## Try it:
Among the entries below, find each line holding "with" and return it.

## Source data:
::::::::
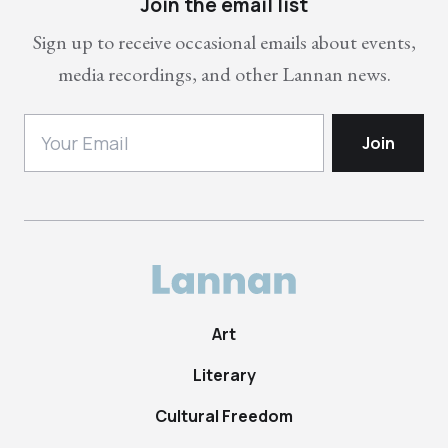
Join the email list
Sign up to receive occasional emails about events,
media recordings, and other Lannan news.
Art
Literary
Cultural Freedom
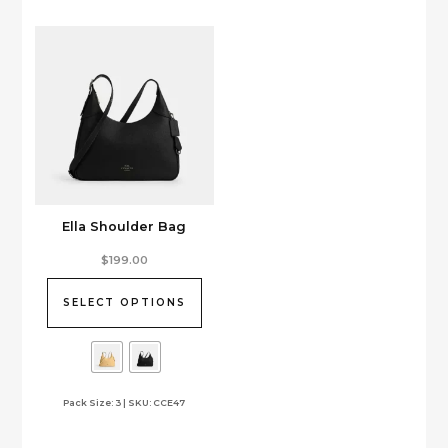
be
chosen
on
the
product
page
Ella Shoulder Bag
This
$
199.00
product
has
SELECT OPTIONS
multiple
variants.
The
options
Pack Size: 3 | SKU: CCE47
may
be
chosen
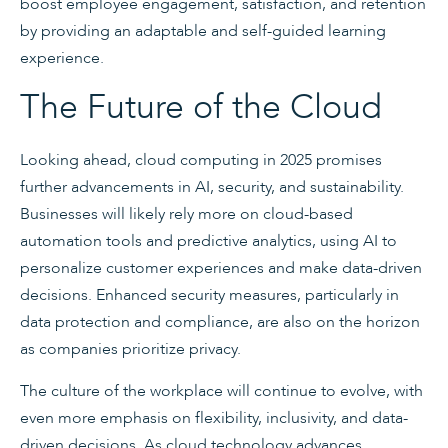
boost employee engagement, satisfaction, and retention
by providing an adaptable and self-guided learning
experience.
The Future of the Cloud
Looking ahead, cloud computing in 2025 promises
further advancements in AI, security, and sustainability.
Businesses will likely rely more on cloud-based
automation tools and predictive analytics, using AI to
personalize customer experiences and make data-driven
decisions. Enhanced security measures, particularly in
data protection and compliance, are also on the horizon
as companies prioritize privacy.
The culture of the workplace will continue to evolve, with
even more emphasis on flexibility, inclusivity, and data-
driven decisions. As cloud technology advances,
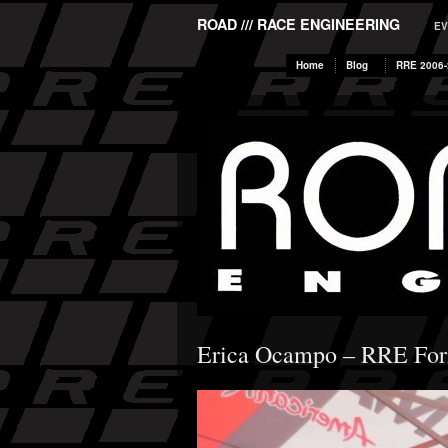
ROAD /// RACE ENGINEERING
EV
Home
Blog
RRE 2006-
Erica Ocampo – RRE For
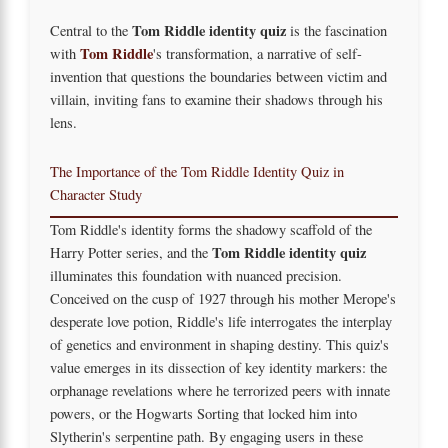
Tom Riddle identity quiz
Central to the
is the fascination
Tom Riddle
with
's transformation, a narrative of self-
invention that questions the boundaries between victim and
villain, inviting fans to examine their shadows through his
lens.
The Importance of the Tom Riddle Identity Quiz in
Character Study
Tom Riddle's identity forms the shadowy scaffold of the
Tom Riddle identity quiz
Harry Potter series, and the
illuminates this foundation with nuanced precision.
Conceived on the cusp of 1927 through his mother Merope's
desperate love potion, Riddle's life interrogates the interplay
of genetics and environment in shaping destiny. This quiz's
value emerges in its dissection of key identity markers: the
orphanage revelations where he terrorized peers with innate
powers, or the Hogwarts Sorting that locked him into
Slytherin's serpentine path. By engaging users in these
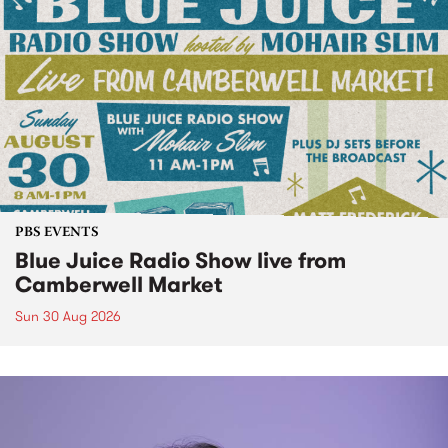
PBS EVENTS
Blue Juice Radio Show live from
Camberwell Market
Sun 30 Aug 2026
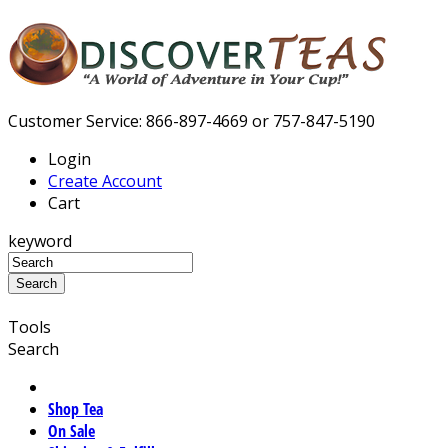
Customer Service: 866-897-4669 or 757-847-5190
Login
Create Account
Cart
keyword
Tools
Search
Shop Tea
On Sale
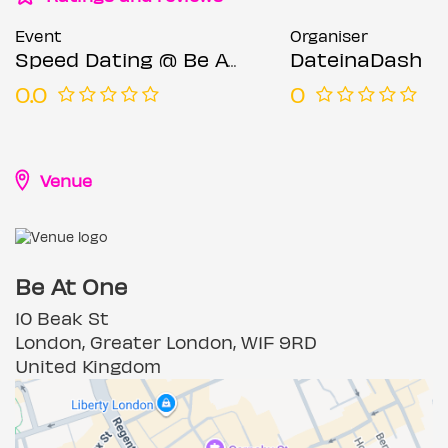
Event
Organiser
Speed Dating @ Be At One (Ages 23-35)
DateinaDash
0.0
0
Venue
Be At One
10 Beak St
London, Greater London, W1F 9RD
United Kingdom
::::::::
## Exercise answer:
The culture of the workplace will continue to evolve, with
with
illuminates this foundation with nuanced precision.
orphanage revelations where he terrorized peers with innate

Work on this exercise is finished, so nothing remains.